I’ve just finished a review for Sphinx of Ian McMillan’s Smith/Doorstop pamphlet, This Lake Used to be Frozen: Lamps (2011), but it’s only 400 words and I’ve got more to say! So here are a few extra notes.
There’s a lot of everyday experience here, what the Russian Formalists would have called byt. Byt, derived from the same root as byt´, the verb ‘to be’, was usually placed in opposition to art. For Viktor Shklovskii, art was a means of refreshing our everyday experience by defamiliarising patterns of experience that had become habitual. By ‘making it strange’, it makes us look again.
These days, however, the everyday has more going for it. In contrast to the artificial construction and simulation of experience through the mass media, the everyday is seen as a refuge of genuine experience. So in addition to the opposition of art vs life, we’ve also got what might be called hype vs life.
One of my favourite poems from this collection is ‘The Evening of the Day Pavarotti Died’. The very first line, read after the title, primes us for an art/hype vs life showdown:
I poured some Carnation Milk into a cup of coffee
We appear to be confronted with two irreconcilably different cultural artefacts here; can there be any overlap between the worlds of Pavarotti and Carnation milk? A couple of verses later, however, it turns out that this showdown is itself a construction, as Pavarotti enters the back gardens of a South Yorkshire neighbourhood, replete with sheds and squirrels:
[…] from Mr Lowe’s house next door
And from Steve’s house up the street we heard
The last note of Nessum Dorma rising and hangingThere like light on a tree.

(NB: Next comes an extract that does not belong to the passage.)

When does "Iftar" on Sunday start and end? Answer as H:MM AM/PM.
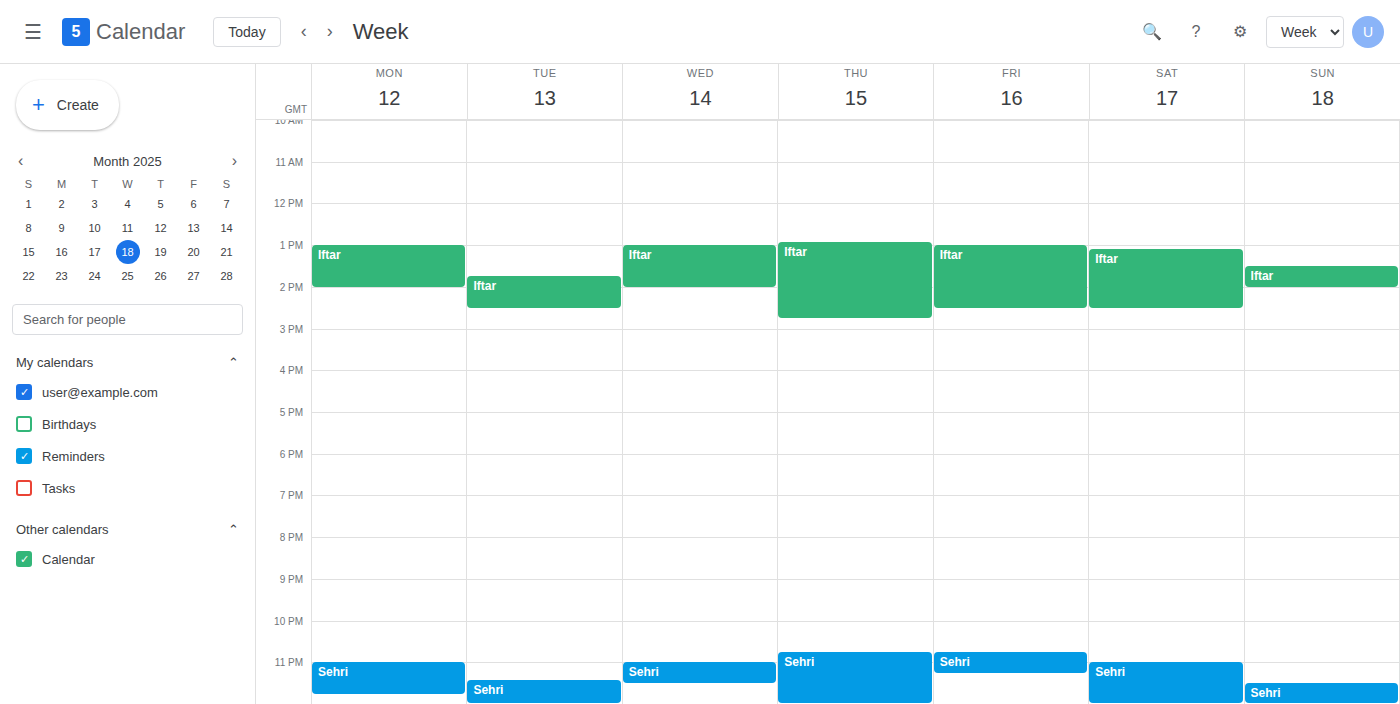
1:30 PM to 2:00 PM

Admittedly, Pavarotti has made his entrance via the radio, so maybe what we’re witnessing here is an instance of the mechanism by which mass media phenomena install themselves in the fabric of our lives, yet at the same time this is clearly also a moment of genuine and universal pathos. Pavarotti might have become an over-familiar and automated icon for artistic experience—to the point where you didn’t have to actually listen to Pavarotti, because you knew you were listening to Pavarotti—but this poem shows Pavarotti doing, even if just for a moment, exactly what he’s supposed to do: transforming the perception of our everyday environment.